63. Are journalists killing journalism?

That’s a Jim VandeHei quote from this New York Times article yesterday:

…It starts with Mr. VandeHei’s admittedly provocative proposition that “journalists are killing journalism.” They’re doing this, he says, by “stubbornly clinging to the old ways.” That’s defined as producing 50 competing but nearly identical stories about a presidential candidate’s latest speech, or 700-word updates on the transportation budget negotiations.
Survival, Mr. VandeHei says, depends on giving readers what they really want, how they want it, when they want it, and on not spending too much money producing what they don’t want.
It’s not only about creating big audiences for advertisers, he and Mr. Allen said. It’s about convincing already-inundated audiences that they want what you’re producing, and they want it so badly that they will pay for it through subscriptions. That’s essential as advertising revenue drops to levels that will not support robust news gathering.
Hooking people on your news product is a lot harder than, say, hooking them on heroin or even coffee. But news organizations have ways they never had before to figure it out.
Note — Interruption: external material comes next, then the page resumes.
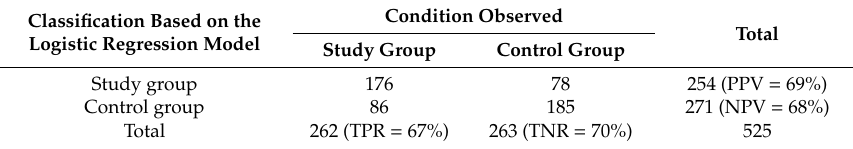
Table 5. Results of the classification of patients in the studied population.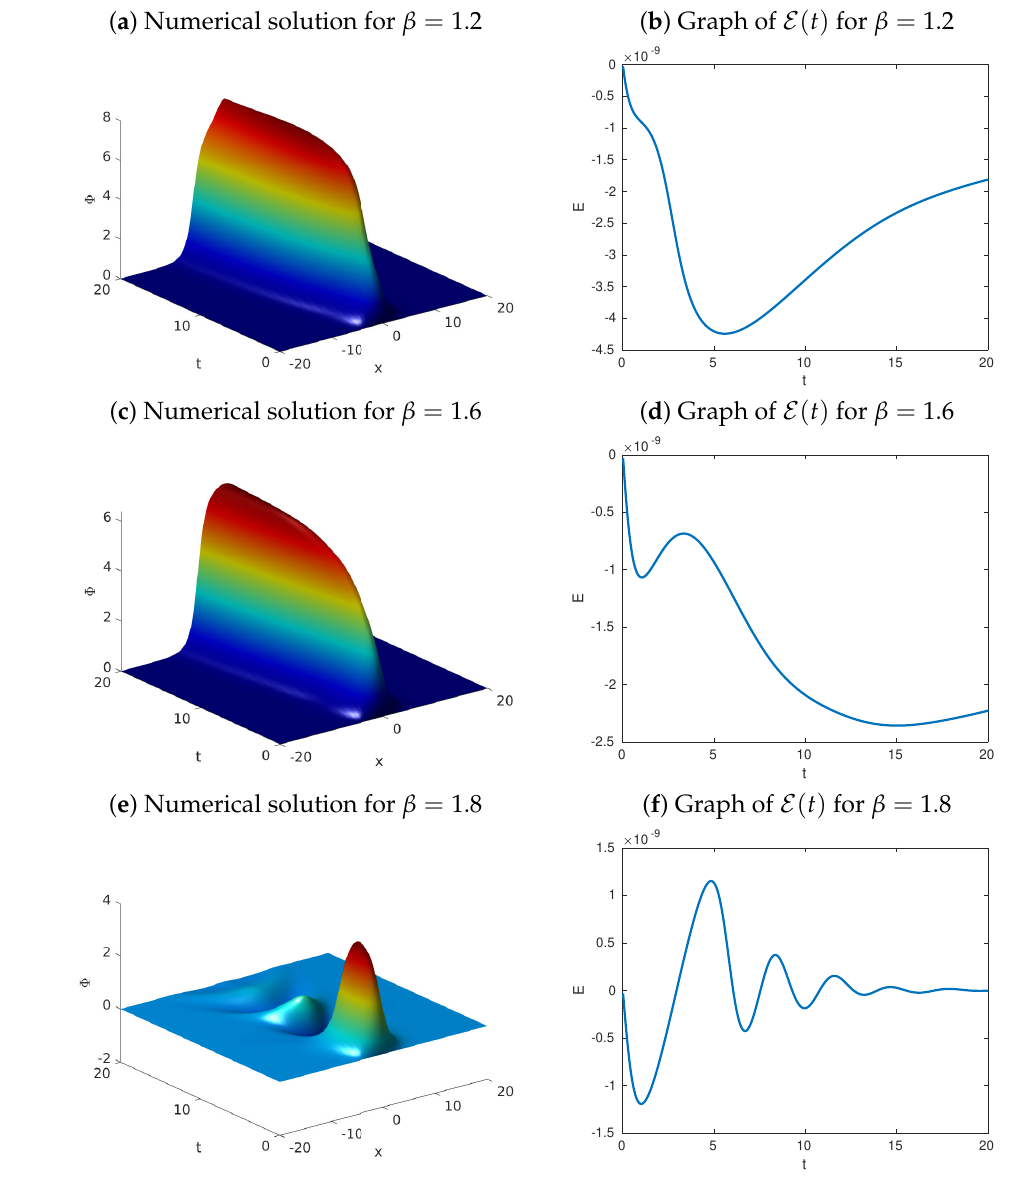
Figure 6. Left column: graphs of the numerical solution for the mathematical model (13). Right column: graphs of the approximate dynamics for the associated functional E . The parameters employed were α = 1.8, γ = 0 and F ( u ) = 1 − cos ( u ) , for each u ∈ R . Moreover, we used β = 1.2 (top row), β = 1.6 (middle row) and β = 1.8 (bottom row). We employed the finite-difference method (42) with Ω = ( − 20,20 ) and T = 20. Computationally, we let h = 0.5 and τ =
Why do journalists “produce 50 competing but nearly identical stories about a presidential candidates’ last speech”? What would change if journalists were to stop doing so? Why haven’t they stopped already? What would it take to make them stop? What are the pros and cons? What are the interests, institutions and parties involved? Which media companies do this more than others, and why?

Does Politico publish articles that are “nearly identical stories” to what’s already out there? If so, why, and should we stop? If not, why don’t we do so when others do?